“F.I.T.S.” SERIES: Featuring #freelancewriter Crystal Nay

Last Updated on: June 20th, 2017

FITS Series Welcome Image
Today we are continuing with the F.I.T.S. (Freelancer In The Spotlight) Series on Wording Well, and the “Freelancer In The Spotlight” today is Crystal Nay.

NOTE: Due to my recent announcement, I’m going to be blogging my True Tales Tuesdays posts on Lorraine Reguly: Laying It Out There, so if you’re a reader who loves those type of posts, then please subscribe to my author newsletter. You’ll get a free gift when you do! 😉

Now please welcome Crystal Nay to center stage.

Take it away, Crystal!

Crystal Nay


Writing Perks?

There’s a perk to introducing yourself as a writer: people automatically think you’re smart. They also think you’re whimsical, an idealist, and uncommitted. But, then they think you’re an alcoholic, a pessimist, a paper-hoarder who unleashes nonsensical thoughts on Twitter because, well, no one can stop you from speaking your piece.

Well, joke’s on them. We’re not all alcoholics.

Hell, I’m not even on Twitter… yet.

If you haven’t figured it out already, the life of a freelance writer is an interesting one. But, it’s not necessarily because it is so, but because we make it so. Writers have a keen eye and a tuned ear that not only notices things others might not, but can also take seemingly mundane things and turn them into things worth noting.

Such is the power of words. Or a constant and desperate need to be entertained. Your choice.

(Dataset excerpts)
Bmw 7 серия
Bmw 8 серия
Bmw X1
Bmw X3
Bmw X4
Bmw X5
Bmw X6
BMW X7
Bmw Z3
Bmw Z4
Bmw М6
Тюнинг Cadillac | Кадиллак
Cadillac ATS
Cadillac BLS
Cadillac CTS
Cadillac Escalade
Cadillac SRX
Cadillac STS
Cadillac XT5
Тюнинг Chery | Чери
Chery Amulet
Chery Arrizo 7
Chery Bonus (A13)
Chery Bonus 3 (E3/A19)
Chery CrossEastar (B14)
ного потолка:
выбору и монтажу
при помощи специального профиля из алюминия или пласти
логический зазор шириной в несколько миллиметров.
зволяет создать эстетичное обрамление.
---
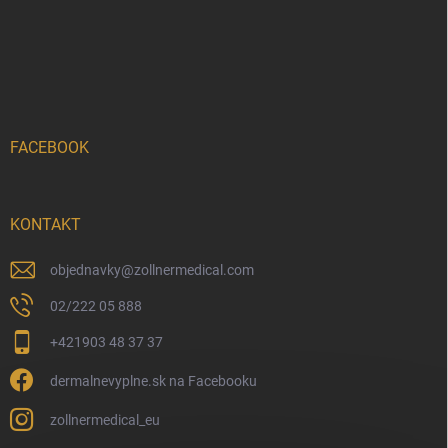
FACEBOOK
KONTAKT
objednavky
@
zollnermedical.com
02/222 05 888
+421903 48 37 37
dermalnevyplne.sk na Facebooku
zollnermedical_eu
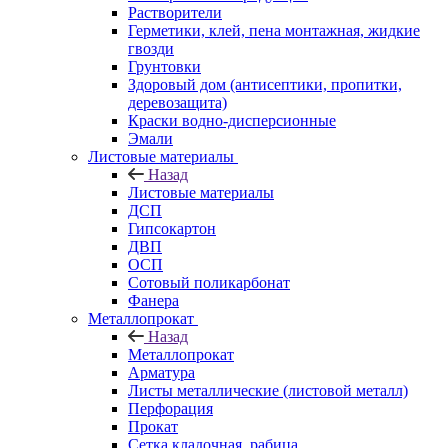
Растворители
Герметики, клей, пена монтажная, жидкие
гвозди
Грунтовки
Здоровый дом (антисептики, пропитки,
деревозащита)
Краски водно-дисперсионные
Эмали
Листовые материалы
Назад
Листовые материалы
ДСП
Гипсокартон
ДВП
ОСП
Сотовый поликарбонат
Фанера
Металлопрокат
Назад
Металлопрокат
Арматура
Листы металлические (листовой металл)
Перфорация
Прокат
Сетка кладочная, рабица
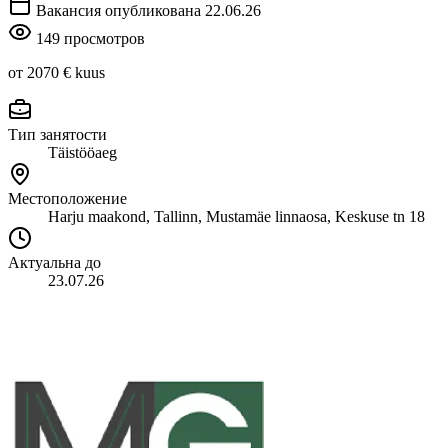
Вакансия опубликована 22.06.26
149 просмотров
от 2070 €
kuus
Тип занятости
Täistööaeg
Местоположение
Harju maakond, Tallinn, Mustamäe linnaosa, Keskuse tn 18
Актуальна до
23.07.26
---
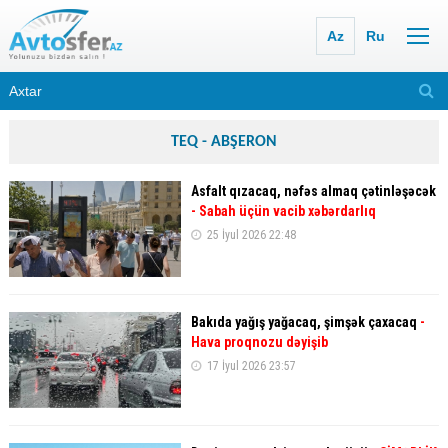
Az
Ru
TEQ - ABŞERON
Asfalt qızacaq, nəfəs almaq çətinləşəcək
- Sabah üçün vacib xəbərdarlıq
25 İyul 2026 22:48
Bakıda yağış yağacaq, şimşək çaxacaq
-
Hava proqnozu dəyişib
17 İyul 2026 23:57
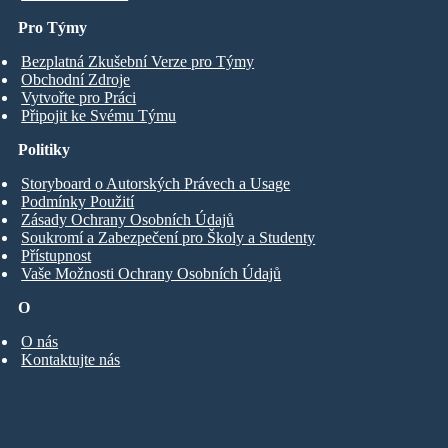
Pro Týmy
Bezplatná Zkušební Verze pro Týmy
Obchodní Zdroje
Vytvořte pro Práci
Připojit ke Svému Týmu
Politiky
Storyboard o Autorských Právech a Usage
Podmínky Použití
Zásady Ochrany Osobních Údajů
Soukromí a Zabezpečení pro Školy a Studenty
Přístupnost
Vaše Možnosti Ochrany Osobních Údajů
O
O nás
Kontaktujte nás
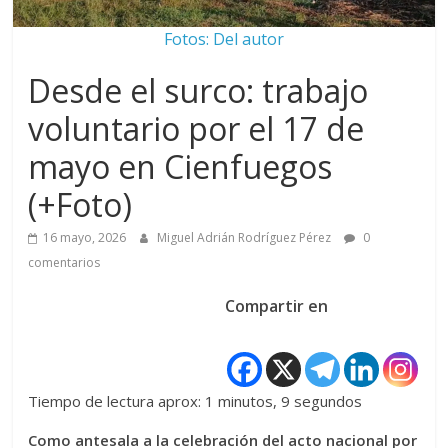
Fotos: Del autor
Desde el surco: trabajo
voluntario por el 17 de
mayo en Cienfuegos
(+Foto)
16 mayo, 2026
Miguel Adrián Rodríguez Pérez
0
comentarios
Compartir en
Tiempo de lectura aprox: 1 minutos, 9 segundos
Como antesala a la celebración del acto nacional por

> **Tasks**
A. Reproduce the stretch of the Crystal Nay spotlight post from "There’s a perk" through "entertained. Your choice.".
B. Pick up the Crystal Nay spotlight post after its final sentence and continue writing it.

> **Task-by-task results**
A.
There’s a perk to introducing yourself as a writer: people automatically think you’re smart. They also think you’re whimsical, an idealist, and uncommitted. But, then they think you’re an alcoholic, a pessimist, a paper-hoarder who unleashes nonsensical thoughts on Twitter because, well, no one can stop you from speaking your piece.

Well, joke’s on them. We’re not all alcoholics.

Hell, I’m not even on Twitter… yet.

If you haven’t figured it out already, the life of a freelance writer is an interesting one. But, it’s not necessarily because it is so, but because we make it so. Writers have a keen eye and a tuned ear that not only notices things others might not, but can also take seemingly mundane things and turn them into things worth noting.

Such is the power of words. Or a constant and desperate need to be entertained. Your choice.

B.
And, let’s be real: sometimes we sound super awesome. We can’t even believe we wrote such amazing copy or prose. Sometimes we sound super idiotic. It’s all par for the writing course.

(Sometimes we even use lame clichés that, for some reason, we don’t bother removing even though we know we should.)

I don’t remember the first time I heard the word “freelancer.” I can’t recall when I first decided to pursue freelance writing as my work, let alone actually do it or introduce myself as such.

To be honest, I can’t recall exactly when I first began writing. I don’t want to be that person—the one who starts off with saying she’s been writing since she could first scribble sentences. But, guess what? I am that person.

I wrote a poem during class in the third grade. My teacher loved it; my mother loved it. Somehow, it ended up typed up and on the walls of all my teachers’ classrooms. (Thanks, Mom.) Without my pencil and a sheet of paper, I felt like I wasn’t me.

I was that kid who carried a backpack that was much too heavy because it was filled with binders of my latest masterpieces, each page handwritten on lined paper and inserted into a separate plastic sleeve. “Crystal, how many pages so far?” 42. “How about now?” 96. “How many now?” 217. My friends begged to be added as characters. They didn’t care if the story was about a princess who was now an orphan and running the streets. They didn’t mind that another was about a girl who gets lost in the woods while camping with her family and must learn to survive on her own.

They certainly didn’t notice I apparently had a thing for girls being badass and being able to fend for themselves.

Turns out, I would be able to relate to that more as an adult than I ever thought I would have to. But one thing remained my constant, and that was writing.

In keeping this—my love, my craft, the thing that occasionally causes me to forget to feed my sassy and independent young daughter—my constant, there were a few lessons I learned and feel would be handy pearls of wisdom for other writers.

4 Valuable Freelancing Lessons Learned

1: Be a Writer. No, seriously. BE a Writer.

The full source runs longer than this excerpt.